Pelaksana Harian Lembaga Manajemen Kolektif Nasional melakukan rapat koordinasi.

Liputan6.com, Jakarta Pelaksana Harian Lembaga Manajemen Kolektif Nasional (LMKN) menggelar   Rapat Koordinasi di Hotel JW. Luwansa, Kuningan, Jakarta Selatan, Selasa (13/9/2022).

Banyak hal yang dibahas dalam rapat yang berlangsung sejak pukul 09.00 hingga 17.00 WIB tersebut. Salah satunya adalah membahas tentang penyamaan visi antara LMKN dan LMK dalam pengumpulan royalti satu pintu.

"Rapat hari ini salah satunya untuk menyatukan persepsi di bidang lisensi, untuk percepatan penghimpunan (penagihan) royalti, dengan melibatkan semua LMK yang ada. Ada dari Selmi, WAMI, KCI, Pelari dan lainnya," ujar Hendry Noya, Pelaksana Harian LMKN Bidang Hak Terkait, Selasa (13/9/2022).

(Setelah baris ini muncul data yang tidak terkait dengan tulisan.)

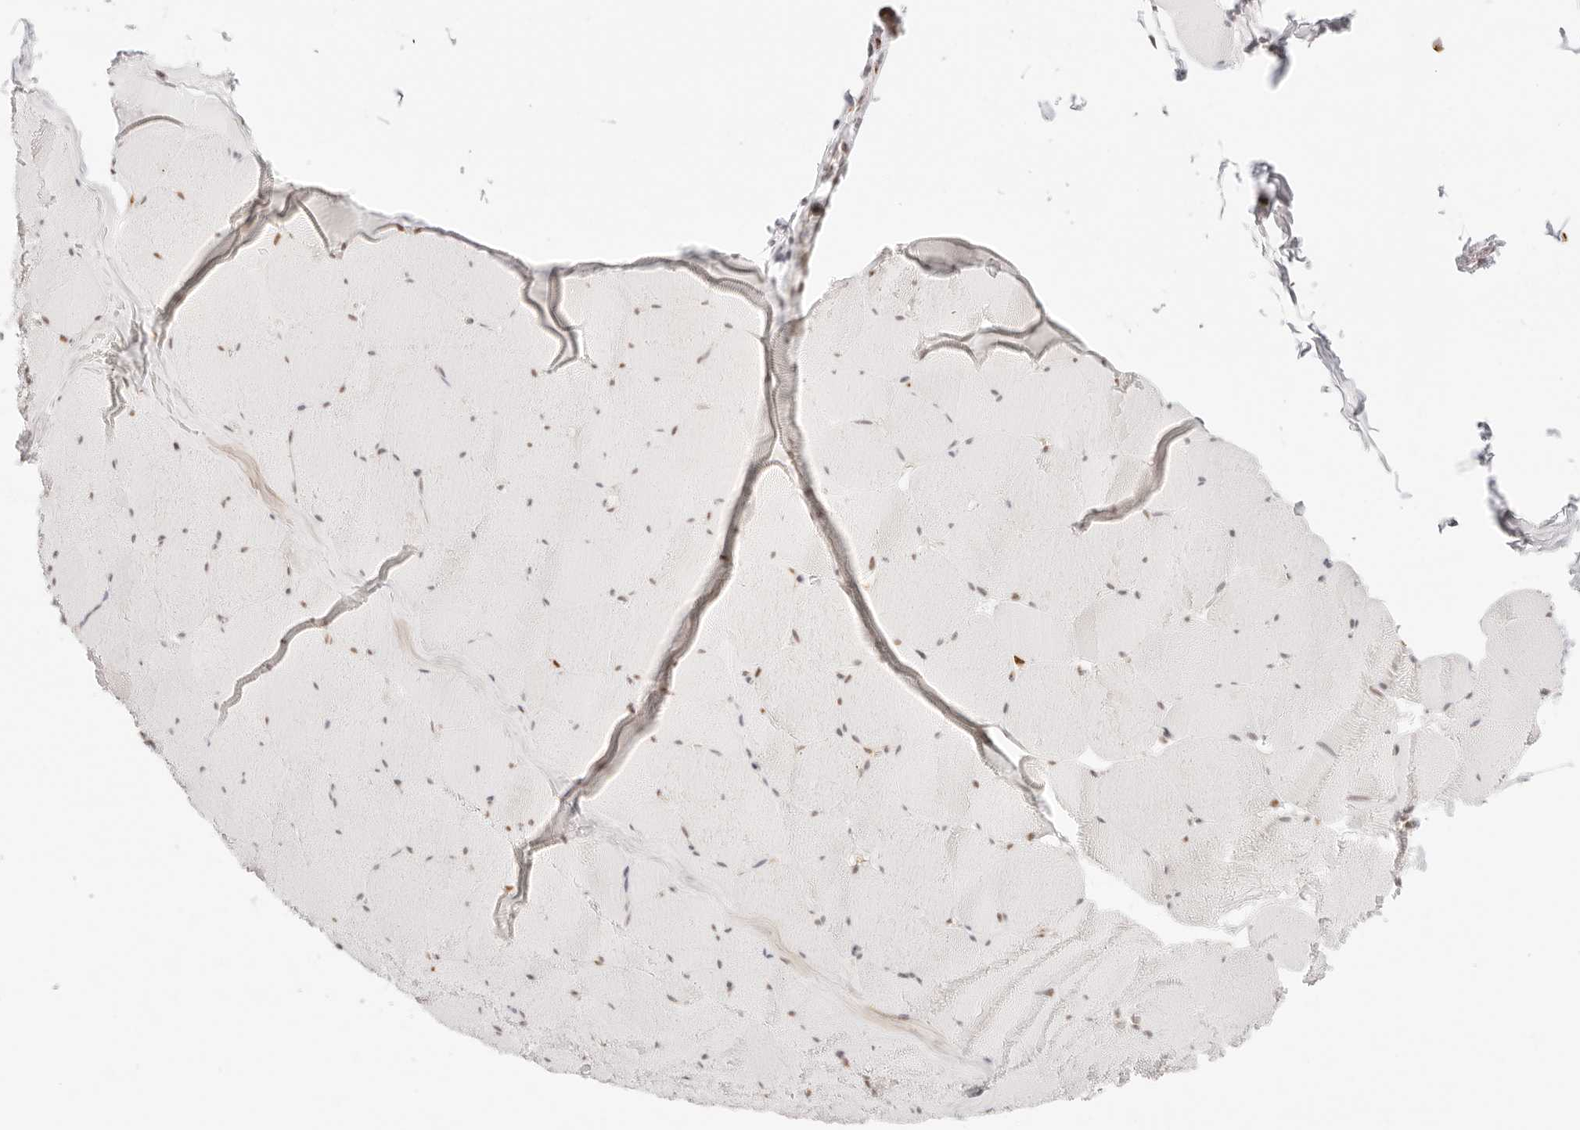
{"staining": {"intensity": "moderate", "quantity": "<25%", "location": "nuclear"}, "tissue": "skeletal muscle", "cell_type": "Myocytes", "image_type": "normal", "snomed": [{"axis": "morphology", "description": "Normal tissue, NOS"}, {"axis": "topography", "description": "Skeletal muscle"}], "caption": "The histopathology image reveals a brown stain indicating the presence of a protein in the nuclear of myocytes in skeletal muscle.", "gene": "ZC3H11A", "patient": {"sex": "male", "age": 62}}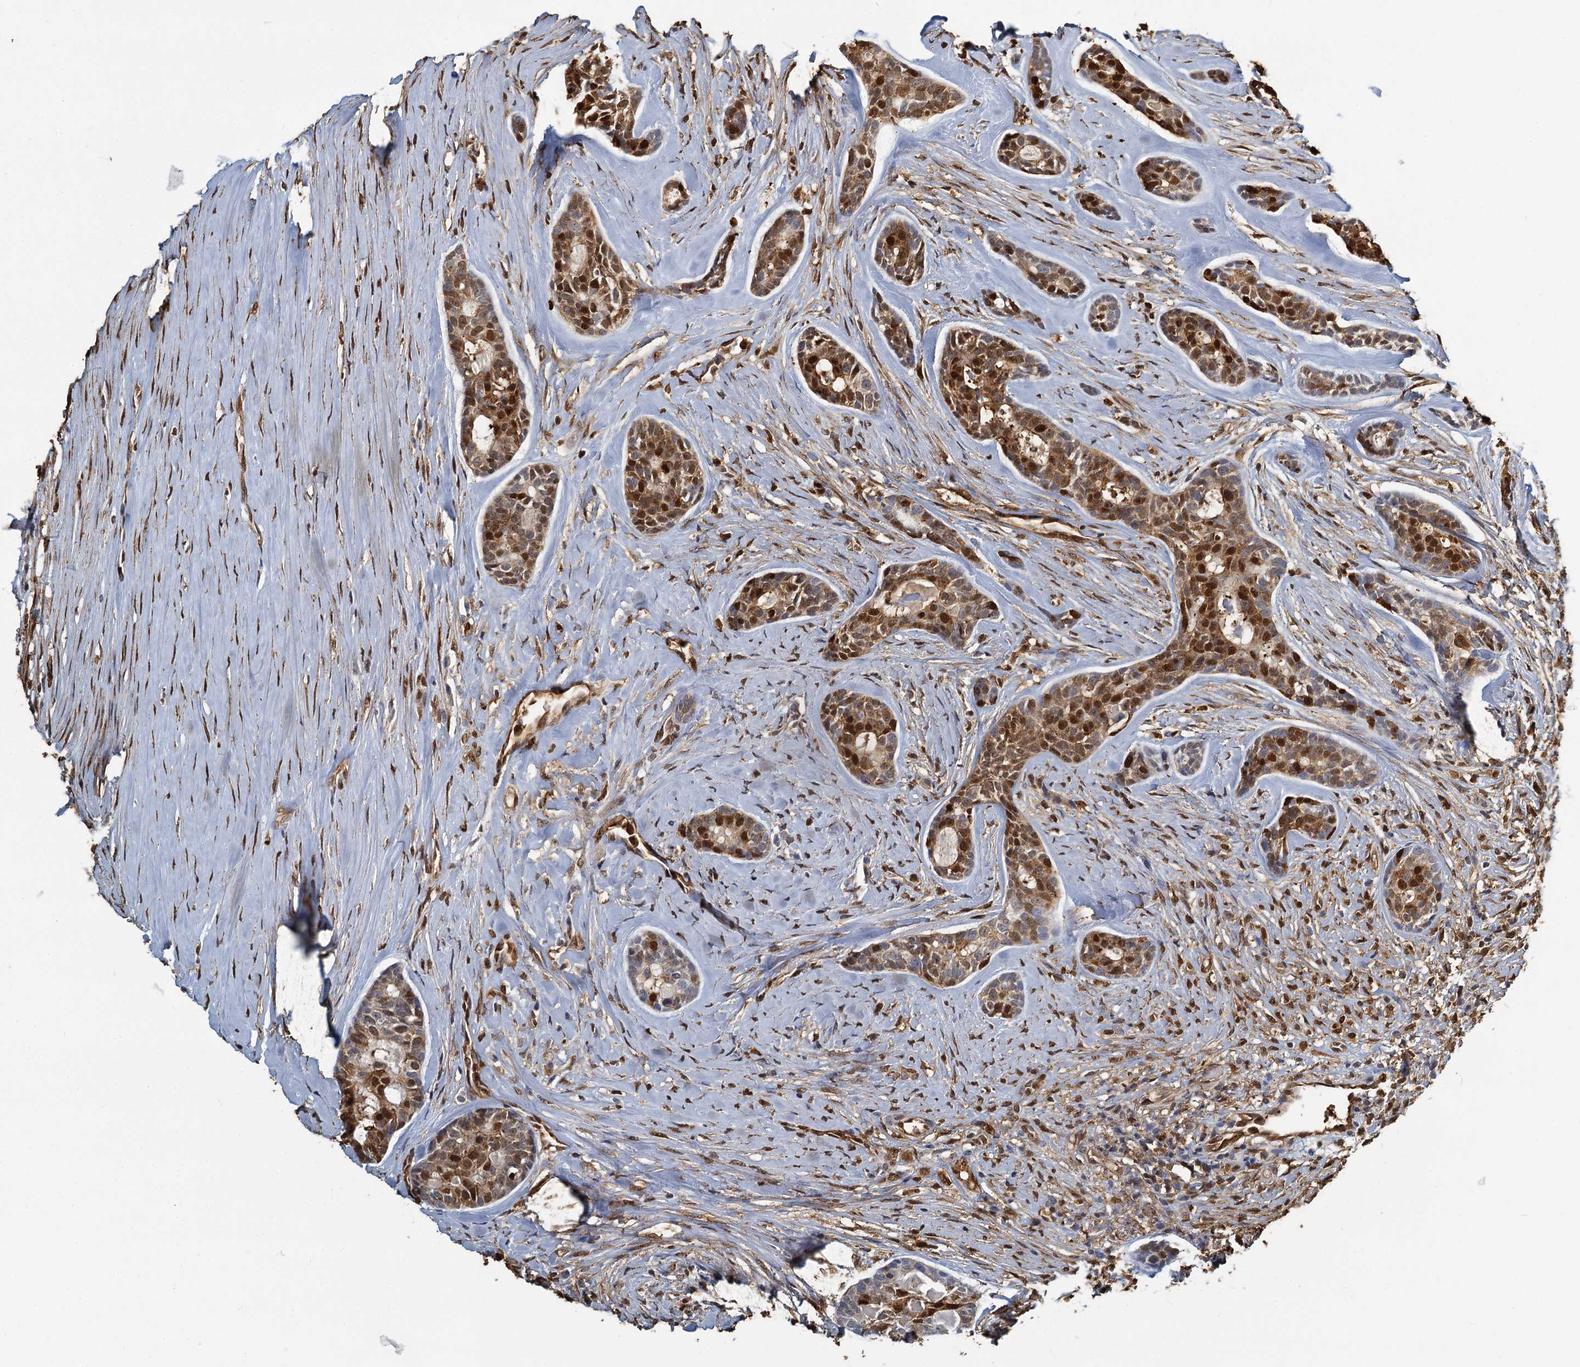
{"staining": {"intensity": "moderate", "quantity": "25%-75%", "location": "cytoplasmic/membranous,nuclear"}, "tissue": "head and neck cancer", "cell_type": "Tumor cells", "image_type": "cancer", "snomed": [{"axis": "morphology", "description": "Adenocarcinoma, NOS"}, {"axis": "topography", "description": "Subcutis"}, {"axis": "topography", "description": "Head-Neck"}], "caption": "Immunohistochemistry histopathology image of adenocarcinoma (head and neck) stained for a protein (brown), which exhibits medium levels of moderate cytoplasmic/membranous and nuclear expression in approximately 25%-75% of tumor cells.", "gene": "S100A6", "patient": {"sex": "female", "age": 73}}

"Dengan semangat melakukan sinkronisasi dan keterbukaan, diharapkan target LMKN memuliakan pemberi mandat dapat tercapai," ujarnya.

Dalam kesempatan yang sama Pelaksana Harian lainnya yaitu Sandec Sahetapy juga turut menambahkan keterangannya.

"Kita berkumpul hari ini untuk menyamakan persepsi, kita satu hati menurunkan ego, agar kepentingan pemberi kuasa bisa terpenuhi. Dan jangan lupa, kita harus akui bahwa  sosok Enteng Tanamal adalah pejuang Hak Cipta, jadi tanpa dia tidak mungkin ada LMK sebanyak ini,” tambah Sandec Sahetapy.

 

Manajemen Data Base

Pelaksana Harian Lembaga Manajemen Kolektif Nasional melakukan rapat koordinasi.
Pelaksana Harian Lembaga Manajemen Kolektif Nasional melakukan rapat koordinasi.

Selain menyamakan visi dan sinkronisasi, dalam rapat tersebut juga dibahas soal manajemen data base penagihan royalti musik dan hak terkait di Indonesia masih lemah dan tidak kuat.

Hal itu diperparah dengan rendahnya  kesadaran para user di Indonesia yang masih sangat rendah, bahkan  cenderung menolak untuk menunaikan  kewajibannya untuk membayar royalti musik dan hak terkait.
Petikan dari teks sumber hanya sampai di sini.